N.T. January 21, 1987 at 19. Thus, the lower court gave appellant the opportunity to present further evidence in support of her claim. Appellant further argues that the grant of the non-suit deprived her of the opportunity to introduce evidence through her cross-examination of appellees. A plaintiff, however, has the burden of proving all essential elements of her cause of action during her case-in-chief. See Downey v. Weston, 451 Pa. 259, 268-69, 301 A.2d 635, 641 (1973); Klayman v. Southeastern Pa. Transp. Auth., 331 Pa. Superior Ct. 172, 178, 480 A.2d 299, 303 (1984). Accordingly, to avoid a compulsory non-suit, appellant was required to present all her evidence in her case-in-chief.
Appellant next contends that the lower court erred in allowing her deposition to be used against her at trial. She argues that the deposition was inadmissible because it was prepared by a relative of a partner in one of the appellees' law firm. Under the Rules of Civil Procedure, if a witness refuses to sign his or her deposition, the person before whom the deposition was taken shall sign it and state the reason for the witness's refusal. Pa.R.Civ.P. 4017(c). The deposition may then be used at trial as if it were signed by the witness unless the trial court determines that the reason given requires rejection of it in whole or in part. Id.
Here, the letter accompanying appellant's deposition was signed by Marion D'Ambrosio. George D'Ambrosio is a law partner of appellee Owens. Appellant was unable to demonstrate that the two are related and we are unable to find any evidence in the record to support that conclusion. Accordingly, the lower court correctly concluded that the reason for appellant's refusal was frivolous and properly allowed the deposition to be used under Pa.R.Civ.P. 4017(c).*fn3
[ 367 Pa. Super. Page 332]
Appellant next contends that the lower court erred in prohibiting her from relitigating the issue of the exhaustion of her administrative remedies. She argues that the doctrine of collateral estoppel should not apply because appellees were not parties to the original litigation. We disagree.
Parties to a subsequent action need not be the same as those in the prior suit in order to raise the question of collateral estoppel. Collateral estoppel may be used as either "a sword or a shield" by a stranger to the subsequent action, as long as the party against whom the defense is invoked is the same.
Thompson v. Karastan Rug Mills, 228 Pa. Superior Ct. 260, 265, 323 A.2d 341, 344 (1974).
Here, appellant attempted to establish that she had exhausted her administrative remedies by complying with the grievance procedure required by her employment contract with Lincoln University.

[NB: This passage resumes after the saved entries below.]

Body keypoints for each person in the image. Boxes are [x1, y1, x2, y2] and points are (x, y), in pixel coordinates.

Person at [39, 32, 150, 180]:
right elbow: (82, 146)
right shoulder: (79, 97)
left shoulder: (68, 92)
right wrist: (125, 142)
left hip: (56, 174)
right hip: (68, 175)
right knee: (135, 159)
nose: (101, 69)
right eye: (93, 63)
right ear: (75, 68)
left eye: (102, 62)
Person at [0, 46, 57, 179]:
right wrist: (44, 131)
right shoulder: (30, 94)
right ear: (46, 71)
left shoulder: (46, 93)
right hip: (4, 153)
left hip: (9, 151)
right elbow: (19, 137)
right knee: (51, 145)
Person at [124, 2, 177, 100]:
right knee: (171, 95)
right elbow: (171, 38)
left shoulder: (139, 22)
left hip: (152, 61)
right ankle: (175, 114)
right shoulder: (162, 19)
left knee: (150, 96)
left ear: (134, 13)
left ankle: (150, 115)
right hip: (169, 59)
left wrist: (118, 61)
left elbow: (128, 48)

This issue was decided adversely to appellant in her prior lawsuit against Lincoln University. Although appellees were not parties to that lawsuit, appellant is bound by the determination that she failed to exhaust her administrative remedies because she had every opportunity during the first trial to establish her compliance with the grievance procedure. Thus, the lower court correctly denied appellant the opportunity to relitigate this issue at the present trial.
Appellant last contends that she is not liable for appellees' counsel fees. We are unable to reach this issue because the lower court has not yet determined liability for counsel fees and has expressly reserved its decision on this issue pending the outcome of this appeal. See Opinion, May 6, 1987 at 3.
For the above-stated reasons, we affirm the order of the lower court.